The authors provide the following recommendations to advance the transition finance. Firstly, institutional investors should disclose both portfolio emissions and the reduction of portfolio emissions year-on-year (YoY) and establish portfolio decarbonisation targets. Secondly, corporations should present credible and feasible transition plans. Furthermore, they should provide inflation- and forex-adjusted carbon intensity per revenue so investment managers can better measure the impact on the real economy of their portfolios. Additionally, the authors suggest policymakers establish relevant tax credits and other supportive policies to encourage private investment in hydrogen and CCUS initiatives. Lastly, stakeholders should establish the transition finance asset class as a distinct category to provide clarity and transparency.

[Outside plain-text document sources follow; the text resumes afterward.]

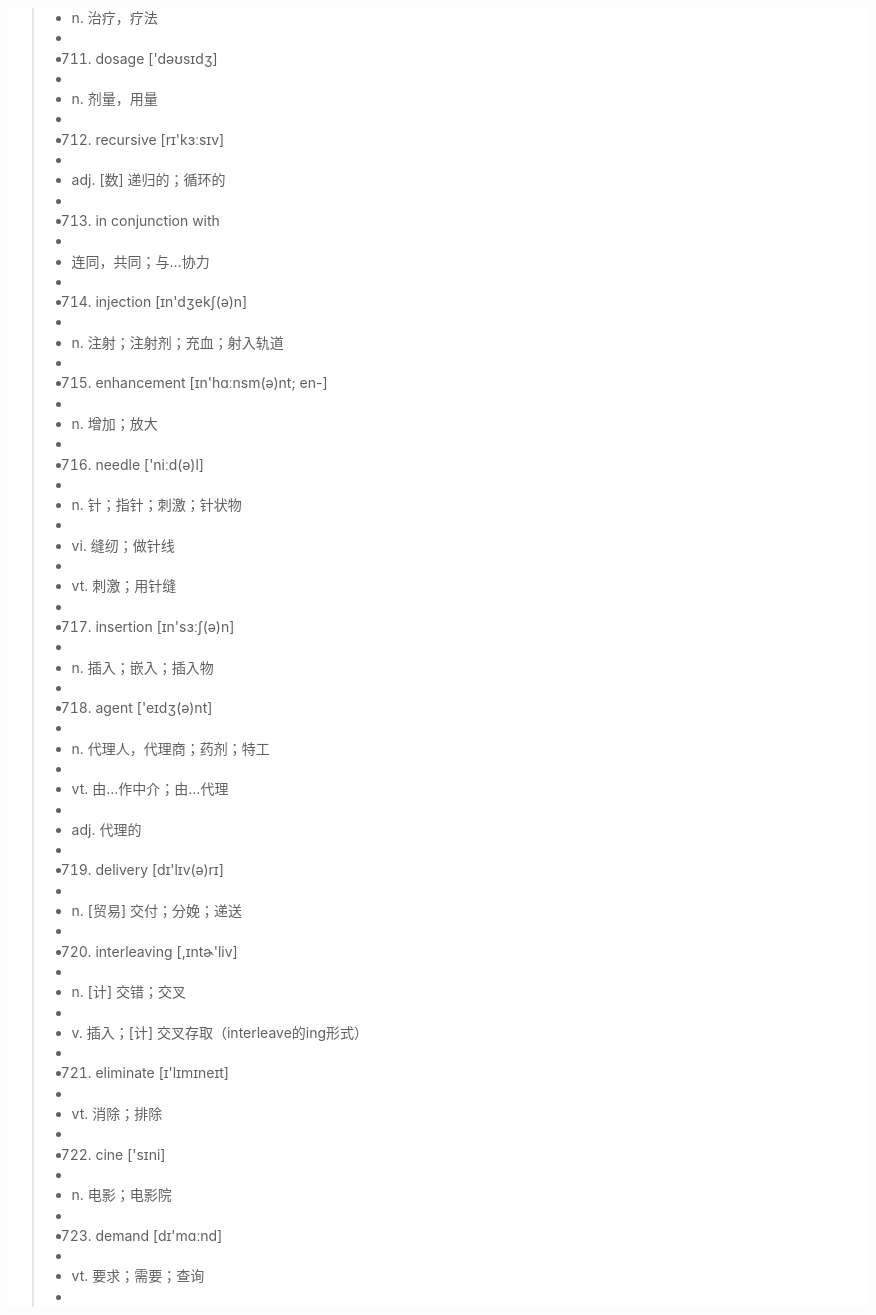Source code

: >* n. 治疗，疗法
>* 
>* 711. dosage ['dəʊsɪdʒ]
>* 
>* n. 剂量，用量
>* 
>* 712. recursive [rɪ'kɜːsɪv]
>* 
>* adj. [数] 递归的；循环的
>* 
>* 713. in conjunction with
>* 
>* 连同，共同；与…协力
>* 
>* 714. injection [ɪn'dʒekʃ(ə)n]
>* 
>* n. 注射；注射剂；充血；射入轨道
>* 
>* 715. enhancement [ɪn'hɑːnsm(ə)nt; en-]
>* 
>* n. 增加；放大
>* 
>* 716. needle ['niːd(ə)l]
>* 
>* n. 针；指针；刺激；针状物
>* 
>* vi. 缝纫；做针线
>* 
>* vt. 刺激；用针缝
>* 
>* 717. insertion [ɪn'sɜːʃ(ə)n]
>* 
>* n. 插入；嵌入；插入物
>* 
>* 718. agent ['eɪdʒ(ə)nt]
>* 
>* n. 代理人，代理商；药剂；特工
>* 
>* vt. 由…作中介；由…代理
>* 
>* adj. 代理的
>* 
>* 719. delivery [dɪ'lɪv(ə)rɪ]
>* 
>* n. [贸易] 交付；分娩；递送
>* 
>* 720. interleaving [,ɪntɚ'liv]
>* 
>* n. [计] 交错；交叉
>* 
>* v. 插入；[计] 交叉存取（interleave的ing形式）
>* 
>* 721. eliminate [ɪ'lɪmɪneɪt]
>* 
>* vt. 消除；排除
>* 
>* 722. cine ['sɪni]
>* 
>* n. 电影；电影院
>* 
>* 723. demand [dɪ'mɑːnd]
>* 
>* vt. 要求；需要；查询
>* 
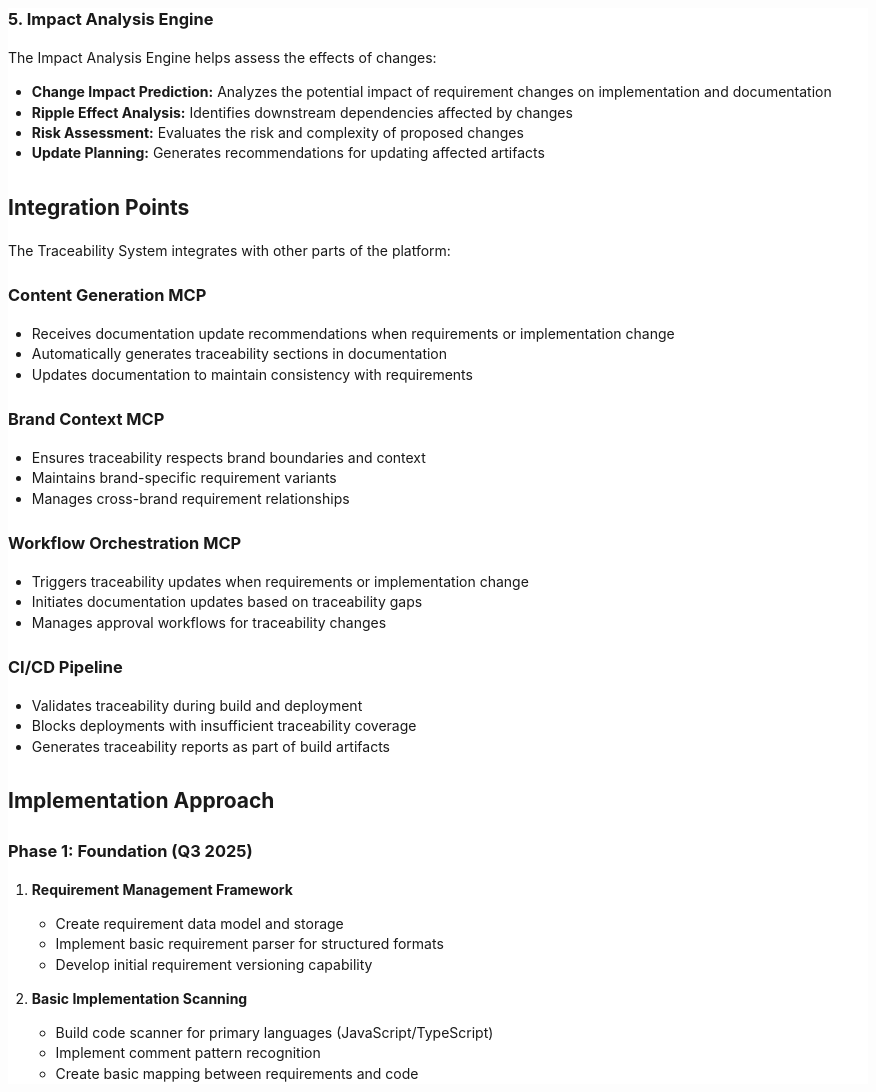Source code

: ### 5. Impact Analysis Engine

The Impact Analysis Engine helps assess the effects of changes:

- **Change Impact Prediction:** Analyzes the potential impact of requirement changes on implementation and documentation
- **Ripple Effect Analysis:** Identifies downstream dependencies affected by changes
- **Risk Assessment:** Evaluates the risk and complexity of proposed changes
- **Update Planning:** Generates recommendations for updating affected artifacts

## Integration Points

The Traceability System integrates with other parts of the platform:

### Content Generation MCP

- Receives documentation update recommendations when requirements or implementation change
- Automatically generates traceability sections in documentation
- Updates documentation to maintain consistency with requirements

### Brand Context MCP

- Ensures traceability respects brand boundaries and context
- Maintains brand-specific requirement variants
- Manages cross-brand requirement relationships

### Workflow Orchestration MCP

- Triggers traceability updates when requirements or implementation change
- Initiates documentation updates based on traceability gaps
- Manages approval workflows for traceability changes

### CI/CD Pipeline

- Validates traceability during build and deployment
- Blocks deployments with insufficient traceability coverage
- Generates traceability reports as part of build artifacts

## Implementation Approach

### Phase 1: Foundation (Q3 2025)

1. **Requirement Management Framework**
   - Create requirement data model and storage
   - Implement basic requirement parser for structured formats
   - Develop initial requirement versioning capability

2. **Basic Implementation Scanning**
   - Build code scanner for primary languages (JavaScript/TypeScript)
   - Implement comment pattern recognition
   - Create basic mapping between requirements and code

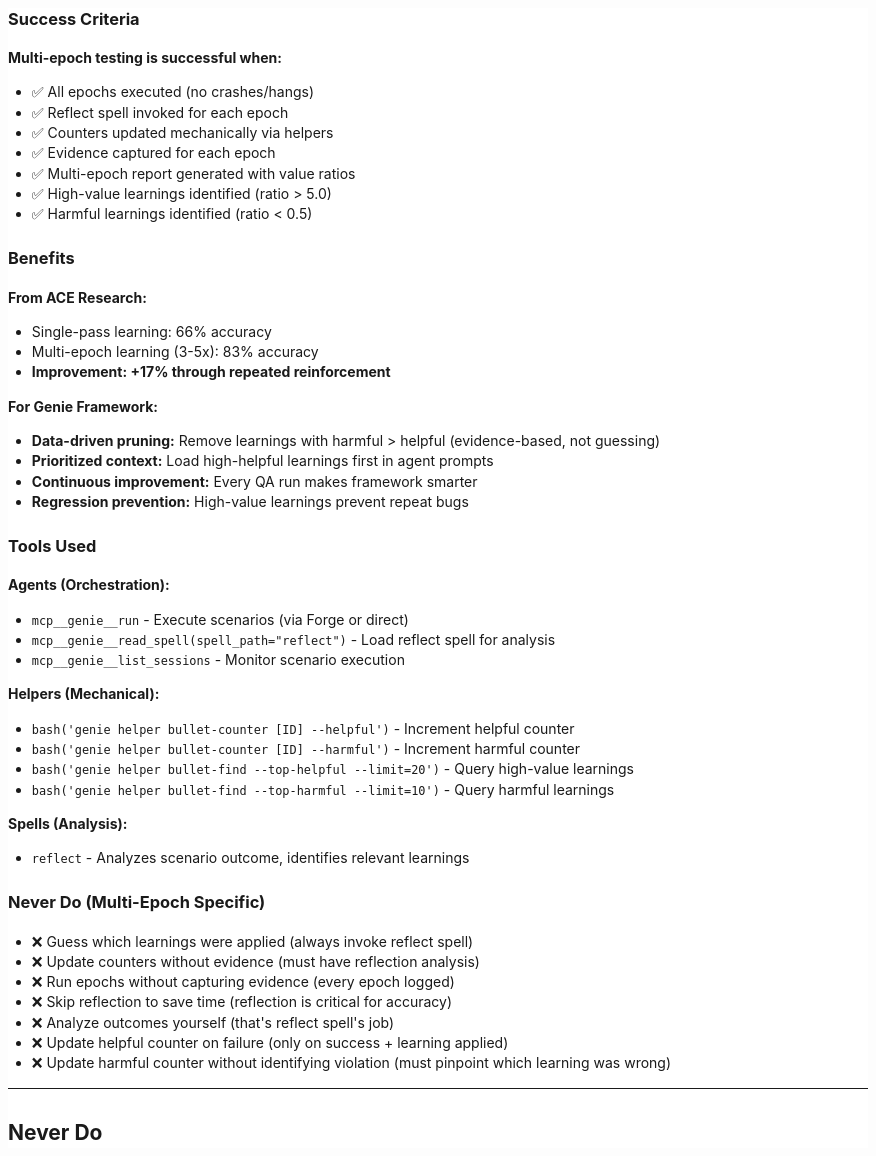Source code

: ### Success Criteria

**Multi-epoch testing is successful when:**
- ✅ All epochs executed (no crashes/hangs)
- ✅ Reflect spell invoked for each epoch
- ✅ Counters updated mechanically via helpers
- ✅ Evidence captured for each epoch
- ✅ Multi-epoch report generated with value ratios
- ✅ High-value learnings identified (ratio > 5.0)
- ✅ Harmful learnings identified (ratio < 0.5)

### Benefits

**From ACE Research:**
- Single-pass learning: 66% accuracy
- Multi-epoch learning (3-5x): 83% accuracy
- **Improvement: +17% through repeated reinforcement**

**For Genie Framework:**
- **Data-driven pruning:** Remove learnings with harmful > helpful (evidence-based, not guessing)
- **Prioritized context:** Load high-helpful learnings first in agent prompts
- **Continuous improvement:** Every QA run makes framework smarter
- **Regression prevention:** High-value learnings prevent repeat bugs

### Tools Used

**Agents (Orchestration):**
- `mcp__genie__run` - Execute scenarios (via Forge or direct)
- `mcp__genie__read_spell(spell_path="reflect")` - Load reflect spell for analysis
- `mcp__genie__list_sessions` - Monitor scenario execution

**Helpers (Mechanical):**
- `bash('genie helper bullet-counter [ID] --helpful')` - Increment helpful counter
- `bash('genie helper bullet-counter [ID] --harmful')` - Increment harmful counter
- `bash('genie helper bullet-find --top-helpful --limit=20')` - Query high-value learnings
- `bash('genie helper bullet-find --top-harmful --limit=10')` - Query harmful learnings

**Spells (Analysis):**
- `reflect` - Analyzes scenario outcome, identifies relevant learnings

### Never Do (Multi-Epoch Specific)

- ❌ Guess which learnings were applied (always invoke reflect spell)
- ❌ Update counters without evidence (must have reflection analysis)
- ❌ Run epochs without capturing evidence (every epoch logged)
- ❌ Skip reflection to save time (reflection is critical for accuracy)
- ❌ Analyze outcomes yourself (that's reflect spell's job)
- ❌ Update helpful counter on failure (only on success + learning applied)
- ❌ Update harmful counter without identifying violation (must pinpoint which learning was wrong)

---

## Never Do
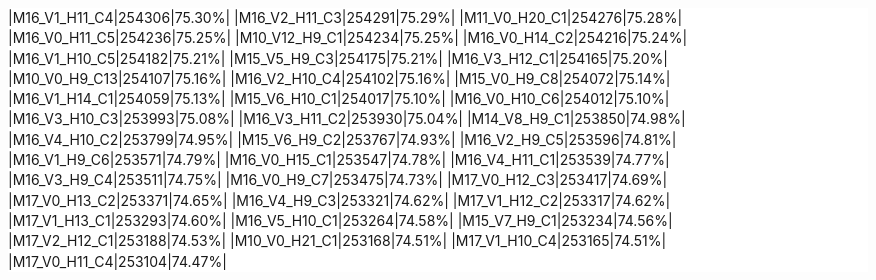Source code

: |M16_V1_H11_C4|254306|75.30%|
|M16_V2_H11_C3|254291|75.29%|
|M11_V0_H20_C1|254276|75.28%|
|M16_V0_H11_C5|254236|75.25%|
|M10_V12_H9_C1|254234|75.25%|
|M16_V0_H14_C2|254216|75.24%|
|M16_V1_H10_C5|254182|75.21%|
|M15_V5_H9_C3|254175|75.21%|
|M16_V3_H12_C1|254165|75.20%|
|M10_V0_H9_C13|254107|75.16%|
|M16_V2_H10_C4|254102|75.16%|
|M15_V0_H9_C8|254072|75.14%|
|M16_V1_H14_C1|254059|75.13%|
|M15_V6_H10_C1|254017|75.10%|
|M16_V0_H10_C6|254012|75.10%|
|M16_V3_H10_C3|253993|75.08%|
|M16_V3_H11_C2|253930|75.04%|
|M14_V8_H9_C1|253850|74.98%|
|M16_V4_H10_C2|253799|74.95%|
|M15_V6_H9_C2|253767|74.93%|
|M16_V2_H9_C5|253596|74.81%|
|M16_V1_H9_C6|253571|74.79%|
|M16_V0_H15_C1|253547|74.78%|
|M16_V4_H11_C1|253539|74.77%|
|M16_V3_H9_C4|253511|74.75%|
|M16_V0_H9_C7|253475|74.73%|
|M17_V0_H12_C3|253417|74.69%|
|M17_V0_H13_C2|253371|74.65%|
|M16_V4_H9_C3|253321|74.62%|
|M17_V1_H12_C2|253317|74.62%|
|M17_V1_H13_C1|253293|74.60%|
|M16_V5_H10_C1|253264|74.58%|
|M15_V7_H9_C1|253234|74.56%|
|M17_V2_H12_C1|253188|74.53%|
|M10_V0_H21_C1|253168|74.51%|
|M17_V1_H10_C4|253165|74.51%|
|M17_V0_H11_C4|253104|74.47%|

Several aspects are pertaining to the relationship between the real economy and portfolio decarbonisation. For instance, the authors suggest that weighting the carbon-intensive industries is the most significant contributor. They urge investors to focus on the change in Weighted Average Carbon Intensity rather than traditionally used metrics like carbon footprint and Scope 1, 2, and 3 emissions. The authors suggest adopting the concept of the Portfolio Anatomy Curve (PAC) assessment, which provides the issuer’s and the borrower’s transition strategy, commitments and practices to mitigate apprehension for transition finance and provide clarity.
The report highlights sustainable finance’s holistic approach, where green finance focuses on diverse environmental aspects, and climate finance targets activities mitigating climate change. Nonetheless, transition finance places a strong emphasis on the issuer’s or borrower’s transition strategy, commitments and practices and manages phaseout transactions that decarbonise high-emitting activities. The authors urge all stakeholders in the transition finance system to cultivate new skills, establish fresh priorities, and embrace a new mindset. Stating that collaboration synergy is crucial to achieving change.